I have so many fond memories of them and with them. We went on hikes, tended their garden in their little mountain house, and hunted for fossils. I still laugh today when I think back to how my grandmother would complain whenever she would call to table, that my grandfather disappeared to the bathroom for 5 minutes. “Günther, you knew I was cooking; you could have gone sooner!” she would grumble each and every time without fail. And he would keep going to the bathroom every time. It was their thing.

In hindsight, they were affectionate to each other, even in old age. There was always a good morning kiss before they ate breakfast, and at odd moments during the day, they held hands when walking, and had their cute little insider moments with each other. I guess growing up I just thought that was normal.

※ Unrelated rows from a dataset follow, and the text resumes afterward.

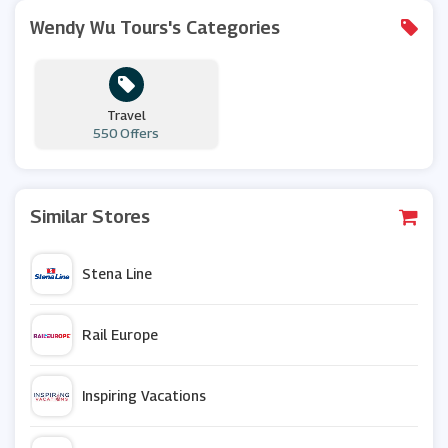
Wendy Wu Tours's Categories
Travel
550 Offers
Similar Stores
Stena Line
Rail Europe
Inspiring Vacations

Recording of the travelled kilometers in a journal


The images

When I decided to write this blog, I knew I would need some pictures to go along with it. I was ruminating as to how to take them. I wanted to, not only, evoke the moment when I was perusing, whiskey at hand, but also bring a little nostalgia into the photos too.

Why not shoot it with an old camera, I thought. Old memories from the old days with photos shot on a camera that was also old. Maybe not exactly from way back when my grandparents got married but at least similarly reminiscent.

All the pictures in this blog were taken with my trusty old Hasselblad 500 CM and Carl Zeiss Planar T* 80mm F/2.8 lens.

You will have to forgive me for using my wife as a model for the shots instead of these being self-portraits.

 

Honeymoon journal

I am so happy this journal-slash-collage-slash-scrapbook-slash-photo album survived and that I can reminisce about it. Sure, I only have a copy of it, courtesy of my own father’s foresight to make high-quality copies for the grandchildren, as the original is with my mother’s sister.

This couple, staring out of the pages of this, let’s call it, journal, that I grew up to know, over 23 years after they got married, were exactly everything that they looked like in this recollection of their honeymoon. The love, the humor, the adventurous spirit so nicely and very eloquently laid down in these pages, is every bit of what they were like so many years later when I was spending time with them.

 

I was ever so fortunate to have had these two amazing souls as my grandparents, and I cherish every moment I was able to spend with them dearly.